What to produce
Please write out all of the entries beneath this line exactly, skipping the pictures.

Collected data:
╭──
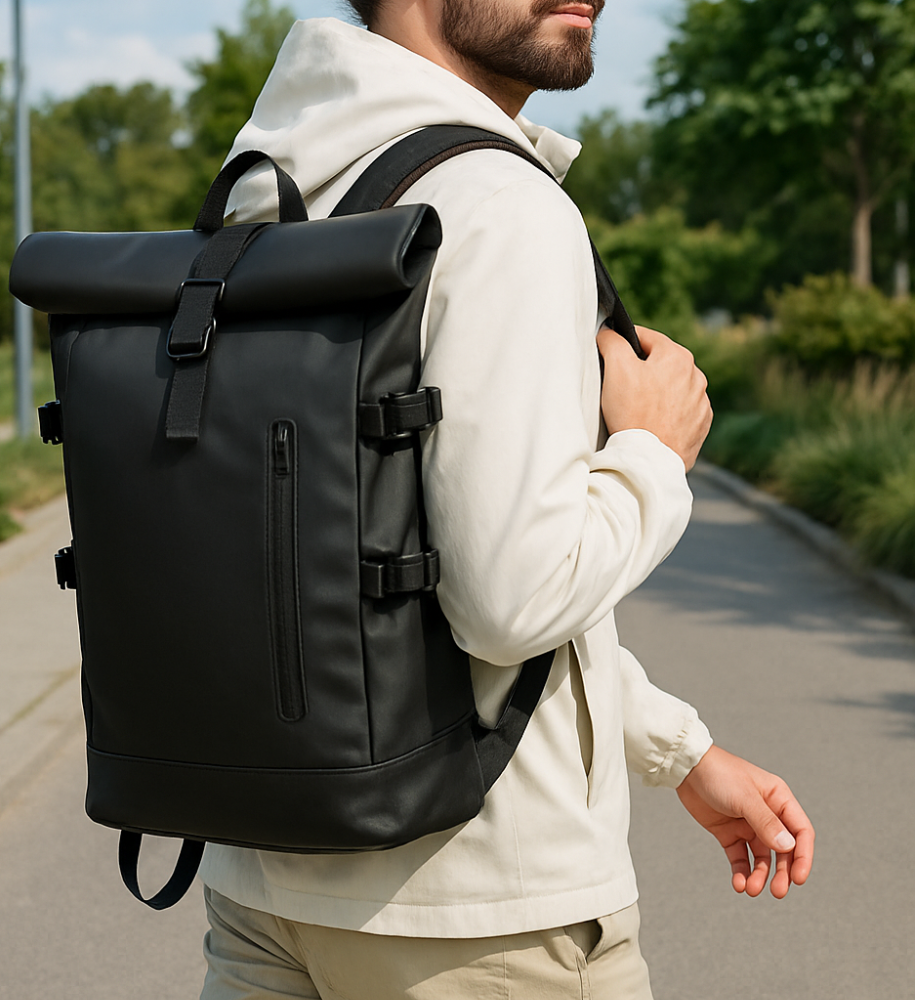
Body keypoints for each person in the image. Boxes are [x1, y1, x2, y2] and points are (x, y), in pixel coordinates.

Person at [197, 3, 815, 997]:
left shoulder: (278, 180)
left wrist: (680, 751)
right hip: (481, 917)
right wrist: (653, 452)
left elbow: (380, 567)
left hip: (267, 880)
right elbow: (509, 601)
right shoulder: (499, 204)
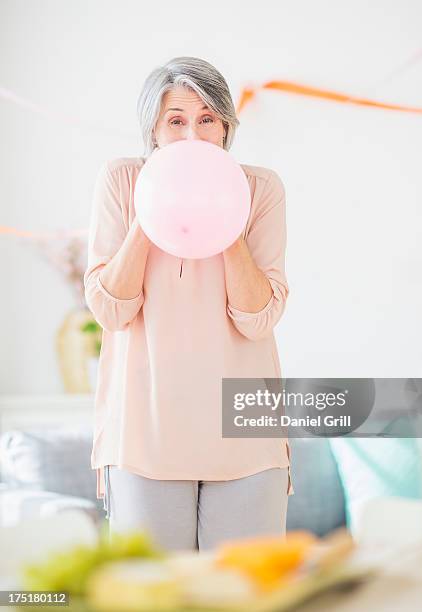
╰──
Reply
Body keypoints for each person in the image. Boxes are [x1, y1, x2, y2] and points are (x, y), in pixel coordinates.

Person at [197, 3, 815, 997]:
left shoulder: (278, 180)
left wrist: (680, 751)
right hip: (481, 917)
right wrist: (653, 452)
left elbow: (380, 567)
left hip: (267, 880)
right elbow: (509, 601)
right shoulder: (499, 204)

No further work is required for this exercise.